> Exercise passage
BEGIN

I get a knot in my stomach every time someone asks me if I think homosexuality is a sin.
It’s a loaded, closed-ended question that requires making a sweeping pronouncement on a group of people that is far too diverse and varied to earn a single label. It’s a question that instantly lowers the level of discourse by casting the complicated continuum of human sexuality into sharp, black-and-white terms. And it’s a question I’m desperately afraid to answer for fear of losing credibility, for fear of losing friends, and for fear of being wrong.
It elevates the discourse by gently coaxing the reader into those uncomfortable gray areas where the best, most productive conversations always occur. Instead of black-and-white, Marin sees a world of color, and the deep, longtime relationships this former self-proclaimed “Bible-thumping-homophobe” has built with gays and lesbians over the years is a testimony to the fact that a more productive conservation between evangelicals and the GLBT community is indeed possible.

END

> Problems and tasks
1) In the passage on evangelicals and homosexuality, what did Marin once call himself?
2) Please write what comes next in the passage on evangelicals and homosexuality, picking up after its final sentence.

Dataset excerpts
BEGIN

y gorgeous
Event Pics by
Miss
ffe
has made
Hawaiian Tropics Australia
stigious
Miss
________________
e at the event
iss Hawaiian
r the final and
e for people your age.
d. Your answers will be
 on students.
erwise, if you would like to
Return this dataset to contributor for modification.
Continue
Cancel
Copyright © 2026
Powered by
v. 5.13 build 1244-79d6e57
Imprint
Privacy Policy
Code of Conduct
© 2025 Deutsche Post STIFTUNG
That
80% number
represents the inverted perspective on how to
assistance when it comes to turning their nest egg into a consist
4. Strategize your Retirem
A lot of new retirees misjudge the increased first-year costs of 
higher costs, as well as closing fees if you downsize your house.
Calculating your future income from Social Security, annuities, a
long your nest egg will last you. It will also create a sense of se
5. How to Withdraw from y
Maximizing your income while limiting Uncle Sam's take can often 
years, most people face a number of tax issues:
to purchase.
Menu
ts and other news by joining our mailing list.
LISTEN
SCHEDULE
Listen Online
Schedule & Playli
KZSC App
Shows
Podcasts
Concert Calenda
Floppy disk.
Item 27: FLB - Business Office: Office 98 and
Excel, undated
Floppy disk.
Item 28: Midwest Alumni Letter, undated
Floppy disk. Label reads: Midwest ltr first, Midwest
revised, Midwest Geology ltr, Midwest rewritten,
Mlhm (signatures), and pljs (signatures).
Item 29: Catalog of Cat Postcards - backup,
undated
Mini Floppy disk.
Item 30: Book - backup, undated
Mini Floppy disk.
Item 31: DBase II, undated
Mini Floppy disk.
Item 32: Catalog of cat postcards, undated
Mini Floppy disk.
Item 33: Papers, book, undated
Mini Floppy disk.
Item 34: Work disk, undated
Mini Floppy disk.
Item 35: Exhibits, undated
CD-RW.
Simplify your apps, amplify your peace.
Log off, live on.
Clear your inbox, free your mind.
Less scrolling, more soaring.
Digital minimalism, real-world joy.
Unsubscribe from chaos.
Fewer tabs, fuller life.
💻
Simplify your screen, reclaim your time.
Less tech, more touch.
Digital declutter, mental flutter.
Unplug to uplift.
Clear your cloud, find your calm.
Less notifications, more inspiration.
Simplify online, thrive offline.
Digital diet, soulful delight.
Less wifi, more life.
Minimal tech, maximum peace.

END
BEGIN

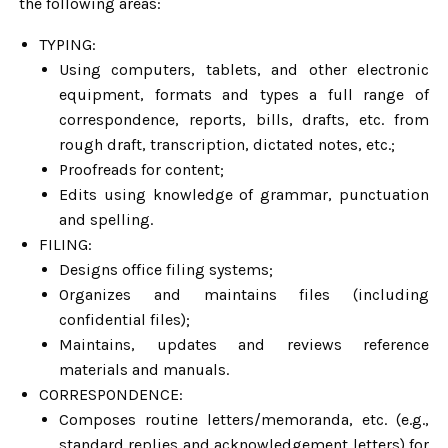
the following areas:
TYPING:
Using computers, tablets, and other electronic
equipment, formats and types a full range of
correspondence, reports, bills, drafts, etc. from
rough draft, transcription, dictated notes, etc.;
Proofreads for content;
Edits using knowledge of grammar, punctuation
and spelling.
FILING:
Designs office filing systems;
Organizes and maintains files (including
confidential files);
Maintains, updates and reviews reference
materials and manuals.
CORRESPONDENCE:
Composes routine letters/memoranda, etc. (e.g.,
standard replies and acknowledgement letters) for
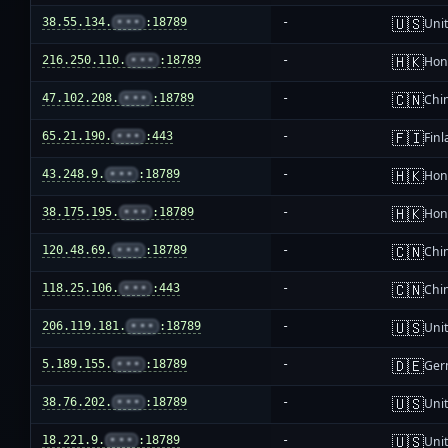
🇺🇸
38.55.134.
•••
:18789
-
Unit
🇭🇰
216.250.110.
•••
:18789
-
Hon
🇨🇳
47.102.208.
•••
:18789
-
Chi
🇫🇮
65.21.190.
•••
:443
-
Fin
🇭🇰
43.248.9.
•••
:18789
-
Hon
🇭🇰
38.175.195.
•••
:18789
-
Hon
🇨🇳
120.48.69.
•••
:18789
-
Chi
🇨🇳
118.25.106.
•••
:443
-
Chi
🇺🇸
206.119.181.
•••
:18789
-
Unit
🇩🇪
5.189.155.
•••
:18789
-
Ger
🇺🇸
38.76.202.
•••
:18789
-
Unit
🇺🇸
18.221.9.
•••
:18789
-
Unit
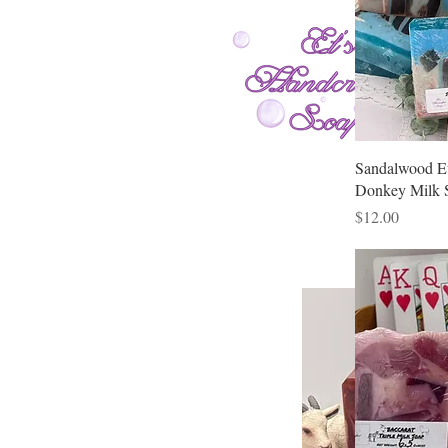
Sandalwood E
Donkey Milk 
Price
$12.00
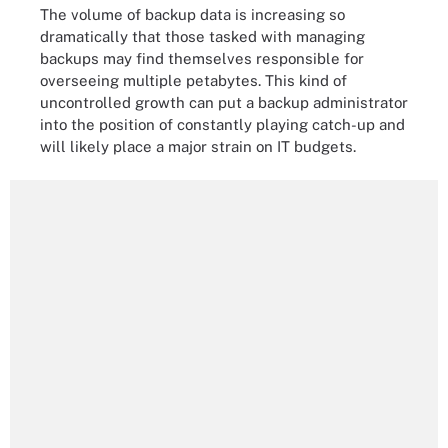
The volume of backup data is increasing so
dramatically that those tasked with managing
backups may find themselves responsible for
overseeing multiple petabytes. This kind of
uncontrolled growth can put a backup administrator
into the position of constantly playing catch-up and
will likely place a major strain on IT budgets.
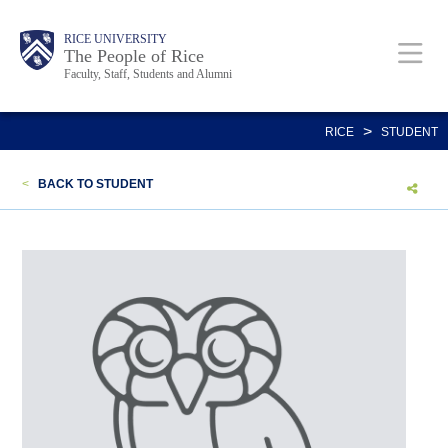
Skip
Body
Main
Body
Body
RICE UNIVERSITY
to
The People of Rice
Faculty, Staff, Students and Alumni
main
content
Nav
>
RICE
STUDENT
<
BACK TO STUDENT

END
BEGIN

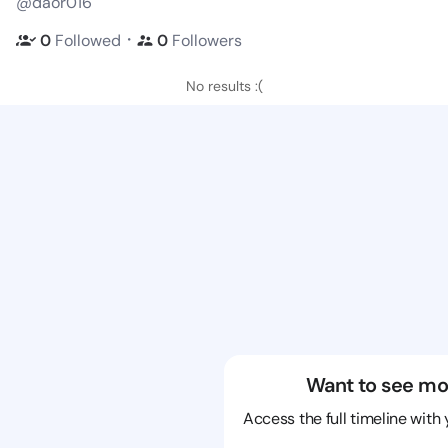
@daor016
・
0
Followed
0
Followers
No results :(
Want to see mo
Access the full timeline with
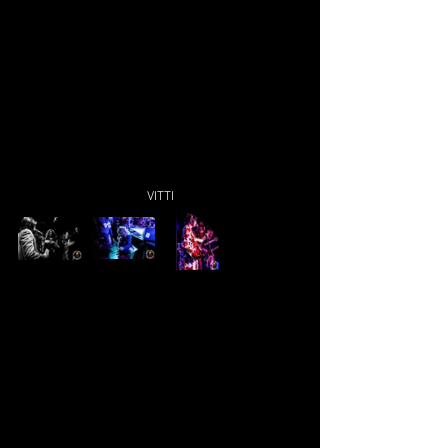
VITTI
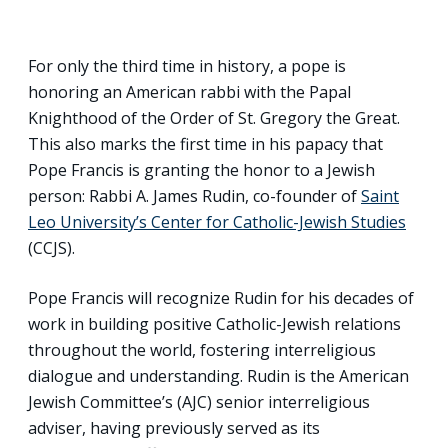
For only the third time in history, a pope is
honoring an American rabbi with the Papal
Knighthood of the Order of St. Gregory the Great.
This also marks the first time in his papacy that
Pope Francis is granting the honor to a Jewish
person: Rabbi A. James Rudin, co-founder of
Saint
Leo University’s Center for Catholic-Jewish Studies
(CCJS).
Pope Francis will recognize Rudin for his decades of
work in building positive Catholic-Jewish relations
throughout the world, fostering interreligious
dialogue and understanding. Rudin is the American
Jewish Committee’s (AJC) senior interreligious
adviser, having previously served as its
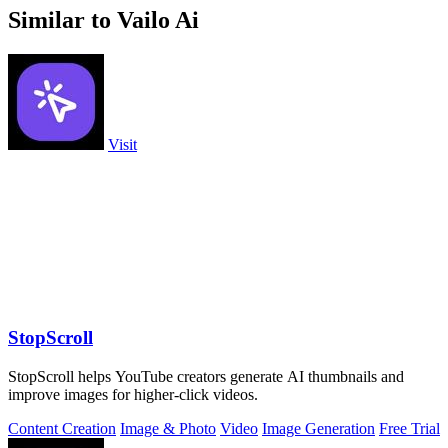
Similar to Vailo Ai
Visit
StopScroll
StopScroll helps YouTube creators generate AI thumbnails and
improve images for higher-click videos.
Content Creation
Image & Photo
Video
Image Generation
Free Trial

END

> Expected results
1) A "Bible-thumping-homophobe."

2)
I finished Love is an Orientation feeling more confident—not because Marin had resolved every question in my mind and not because I agreed with everything he said or implied—but because I felt freed from the confines of those old, closed-ended questions that never seemed to get us anywhere.
There’s a lot I could cover in this review. Some things I’d love to talk about, but can’t in the interest of space include:
- Common misconceptions/ generalizations that conservative evangelicals apply to the GLBT community. (For example, I often hear from Christians that “most gay people were sexually abused,” but Marin explains that research suggests only 7 to 15 percent of the GLBT community was sexually abused in their youth.)
- Biblical/theological considerations put forth by gay-affirming churches and biblical/theological considerations put forth by more traditional, conservative churches. (Marin explores both, briefly but fairly.)
- Why the fight over gay marriage misses the point. (Writes Marin, “Let the politically active have what the politically active think belongs to them. Christians should think in God’s kingdom-encapsulated terms, not in human terms…The political world means too much to Christianity, and people mean too little.”)
What I’d like to focus on instead is the main point of the book.
Marin explains that “at a baseline level, all the GLBT community wants from God is a) to have the same intimate relationship with God that evangelicals claim to have; and b) to safely enter into a journey toward an inner reconciliation of who they are sexually, spiritually, and socially.”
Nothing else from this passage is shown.